Exercise task:
Rewrite every item below, replacing "Page size" with "Canvas size" and changing nothing else.

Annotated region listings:
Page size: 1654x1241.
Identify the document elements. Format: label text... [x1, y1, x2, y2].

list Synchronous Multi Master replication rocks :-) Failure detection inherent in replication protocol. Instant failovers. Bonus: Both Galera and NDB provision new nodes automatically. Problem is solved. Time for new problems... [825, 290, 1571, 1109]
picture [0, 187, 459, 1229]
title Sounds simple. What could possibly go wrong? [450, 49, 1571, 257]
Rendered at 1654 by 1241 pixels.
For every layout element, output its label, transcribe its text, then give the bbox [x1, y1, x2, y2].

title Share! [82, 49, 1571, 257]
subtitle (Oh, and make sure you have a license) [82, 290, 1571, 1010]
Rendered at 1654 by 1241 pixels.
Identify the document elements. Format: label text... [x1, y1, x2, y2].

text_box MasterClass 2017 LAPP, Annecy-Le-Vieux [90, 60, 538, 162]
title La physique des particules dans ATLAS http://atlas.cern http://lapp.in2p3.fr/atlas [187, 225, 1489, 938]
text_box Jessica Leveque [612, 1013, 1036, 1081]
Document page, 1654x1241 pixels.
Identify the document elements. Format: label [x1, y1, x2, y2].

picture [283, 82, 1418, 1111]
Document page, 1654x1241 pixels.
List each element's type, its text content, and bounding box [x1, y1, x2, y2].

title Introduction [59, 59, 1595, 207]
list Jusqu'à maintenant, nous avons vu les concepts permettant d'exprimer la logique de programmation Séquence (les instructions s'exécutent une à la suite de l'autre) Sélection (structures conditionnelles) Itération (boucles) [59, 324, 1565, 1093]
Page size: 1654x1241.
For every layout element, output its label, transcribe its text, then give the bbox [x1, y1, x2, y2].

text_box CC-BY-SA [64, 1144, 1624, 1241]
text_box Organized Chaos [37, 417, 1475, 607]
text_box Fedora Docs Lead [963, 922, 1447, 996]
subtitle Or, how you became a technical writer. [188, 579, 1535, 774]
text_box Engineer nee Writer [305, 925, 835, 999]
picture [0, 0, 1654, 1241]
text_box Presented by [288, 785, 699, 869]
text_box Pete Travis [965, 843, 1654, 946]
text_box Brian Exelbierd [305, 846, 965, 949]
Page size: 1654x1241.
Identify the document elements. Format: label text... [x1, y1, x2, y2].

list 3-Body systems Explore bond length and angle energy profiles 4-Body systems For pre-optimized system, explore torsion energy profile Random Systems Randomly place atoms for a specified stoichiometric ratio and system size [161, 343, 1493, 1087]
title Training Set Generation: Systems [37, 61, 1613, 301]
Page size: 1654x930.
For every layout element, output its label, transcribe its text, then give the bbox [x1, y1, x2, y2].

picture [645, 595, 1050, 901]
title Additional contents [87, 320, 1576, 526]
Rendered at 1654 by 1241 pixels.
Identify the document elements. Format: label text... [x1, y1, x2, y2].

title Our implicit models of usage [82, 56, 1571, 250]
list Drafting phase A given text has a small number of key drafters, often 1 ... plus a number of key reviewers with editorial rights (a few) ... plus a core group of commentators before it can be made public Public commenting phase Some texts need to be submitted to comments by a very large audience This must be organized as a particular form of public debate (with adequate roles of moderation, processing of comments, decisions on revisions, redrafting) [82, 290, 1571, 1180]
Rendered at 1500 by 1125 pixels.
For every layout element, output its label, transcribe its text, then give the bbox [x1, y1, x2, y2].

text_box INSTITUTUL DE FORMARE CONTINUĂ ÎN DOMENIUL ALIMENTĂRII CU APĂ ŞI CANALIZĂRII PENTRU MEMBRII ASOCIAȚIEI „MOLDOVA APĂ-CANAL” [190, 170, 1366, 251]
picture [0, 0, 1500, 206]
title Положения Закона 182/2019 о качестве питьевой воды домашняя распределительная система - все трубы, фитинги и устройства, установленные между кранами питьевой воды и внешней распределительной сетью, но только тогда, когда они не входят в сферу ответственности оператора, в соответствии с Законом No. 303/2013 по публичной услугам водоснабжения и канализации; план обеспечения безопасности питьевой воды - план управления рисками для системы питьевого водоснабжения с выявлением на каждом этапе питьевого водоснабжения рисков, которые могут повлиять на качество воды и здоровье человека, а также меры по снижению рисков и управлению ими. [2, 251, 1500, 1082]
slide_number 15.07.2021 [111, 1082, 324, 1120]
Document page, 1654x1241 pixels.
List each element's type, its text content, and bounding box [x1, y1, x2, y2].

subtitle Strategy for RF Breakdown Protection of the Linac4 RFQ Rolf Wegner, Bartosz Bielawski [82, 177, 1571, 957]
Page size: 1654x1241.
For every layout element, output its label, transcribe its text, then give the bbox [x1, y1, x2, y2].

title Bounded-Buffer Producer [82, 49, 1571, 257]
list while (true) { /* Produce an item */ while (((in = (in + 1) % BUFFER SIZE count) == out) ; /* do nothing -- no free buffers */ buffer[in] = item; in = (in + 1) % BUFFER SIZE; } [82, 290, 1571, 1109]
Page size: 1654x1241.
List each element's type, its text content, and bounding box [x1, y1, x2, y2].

Exercise answer:
Canvas size: 1654x1241.
Identify the document elements. Format: label text... [x1, y1, x2, y2].

list Synchronous Multi Master replication rocks :-) Failure detection inherent in replication protocol. Instant failovers. Bonus: Both Galera and NDB provision new nodes automatically. Problem is solved. Time for new problems... [825, 290, 1571, 1109]
picture [0, 187, 459, 1229]
title Sounds simple. What could possibly go wrong? [450, 49, 1571, 257]
Rendered at 1654 by 1241 pixels.
For every layout element, output its label, transcribe its text, then give the bbox [x1, y1, x2, y2].

title Share! [82, 49, 1571, 257]
subtitle (Oh, and make sure you have a license) [82, 290, 1571, 1010]
Rendered at 1654 by 1241 pixels.
Identify the document elements. Format: label text... [x1, y1, x2, y2].

text_box MasterClass 2017 LAPP, Annecy-Le-Vieux [90, 60, 538, 162]
title La physique des particules dans ATLAS http://atlas.cern http://lapp.in2p3.fr/atlas [187, 225, 1489, 938]
text_box Jessica Leveque [612, 1013, 1036, 1081]
Document page, 1654x1241 pixels.
Identify the document elements. Format: label [x1, y1, x2, y2].

picture [283, 82, 1418, 1111]
Document page, 1654x1241 pixels.
List each element's type, its text content, and bounding box [x1, y1, x2, y2].

title Introduction [59, 59, 1595, 207]
list Jusqu'à maintenant, nous avons vu les concepts permettant d'exprimer la logique de programmation Séquence (les instructions s'exécutent une à la suite de l'autre) Sélection (structures conditionnelles) Itération (boucles) [59, 324, 1565, 1093]
Canvas size: 1654x1241.
For every layout element, output its label, transcribe its text, then give the bbox [x1, y1, x2, y2].

text_box CC-BY-SA [64, 1144, 1624, 1241]
text_box Organized Chaos [37, 417, 1475, 607]
text_box Fedora Docs Lead [963, 922, 1447, 996]
subtitle Or, how you became a technical writer. [188, 579, 1535, 774]
text_box Engineer nee Writer [305, 925, 835, 999]
picture [0, 0, 1654, 1241]
text_box Presented by [288, 785, 699, 869]
text_box Pete Travis [965, 843, 1654, 946]
text_box Brian Exelbierd [305, 846, 965, 949]
Canvas size: 1654x1241.
Identify the document elements. Format: label text... [x1, y1, x2, y2].

list 3-Body systems Explore bond length and angle energy profiles 4-Body systems For pre-optimized system, explore torsion energy profile Random Systems Randomly place atoms for a specified stoichiometric ratio and system size [161, 343, 1493, 1087]
title Training Set Generation: Systems [37, 61, 1613, 301]
Canvas size: 1654x930.
For every layout element, output its label, transcribe its text, then give the bbox [x1, y1, x2, y2].

picture [645, 595, 1050, 901]
title Additional contents [87, 320, 1576, 526]
Rendered at 1654 by 1241 pixels.
Identify the document elements. Format: label text... [x1, y1, x2, y2].

title Our implicit models of usage [82, 56, 1571, 250]
list Drafting phase A given text has a small number of key drafters, often 1 ... plus a number of key reviewers with editorial rights (a few) ... plus a core group of commentators before it can be made public Public commenting phase Some texts need to be submitted to comments by a very large audience This must be organized as a particular form of public debate (with adequate roles of moderation, processing of comments, decisions on revisions, redrafting) [82, 290, 1571, 1180]
Rendered at 1500 by 1125 pixels.
For every layout element, output its label, transcribe its text, then give the bbox [x1, y1, x2, y2].

text_box INSTITUTUL DE FORMARE CONTINUĂ ÎN DOMENIUL ALIMENTĂRII CU APĂ ŞI CANALIZĂRII PENTRU MEMBRII ASOCIAȚIEI „MOLDOVA APĂ-CANAL” [190, 170, 1366, 251]
picture [0, 0, 1500, 206]
title Положения Закона 182/2019 о качестве питьевой воды домашняя распределительная система - все трубы, фитинги и устройства, установленные между кранами питьевой воды и внешней распределительной сетью, но только тогда, когда они не входят в сферу ответственности оператора, в соответствии с Законом No. 303/2013 по публичной услугам водоснабжения и канализации; план обеспечения безопасности питьевой воды - план управления рисками для системы питьевого водоснабжения с выявлением на каждом этапе питьевого водоснабжения рисков, которые могут повлиять на качество воды и здоровье человека, а также меры по снижению рисков и управлению ими. [2, 251, 1500, 1082]
slide_number 15.07.2021 [111, 1082, 324, 1120]
Document page, 1654x1241 pixels.
List each element's type, its text content, and bounding box [x1, y1, x2, y2].

subtitle Strategy for RF Breakdown Protection of the Linac4 RFQ Rolf Wegner, Bartosz Bielawski [82, 177, 1571, 957]
Canvas size: 1654x1241.
For every layout element, output its label, transcribe its text, then give the bbox [x1, y1, x2, y2].

title Bounded-Buffer Producer [82, 49, 1571, 257]
list while (true) { /* Produce an item */ while (((in = (in + 1) % BUFFER SIZE count) == out) ; /* do nothing -- no free buffers */ buffer[in] = item; in = (in + 1) % BUFFER SIZE; } [82, 290, 1571, 1109]
Canvas size: 1654x1241.
List each element's type, its text content, and bounding box [x1, y1, x2, y2].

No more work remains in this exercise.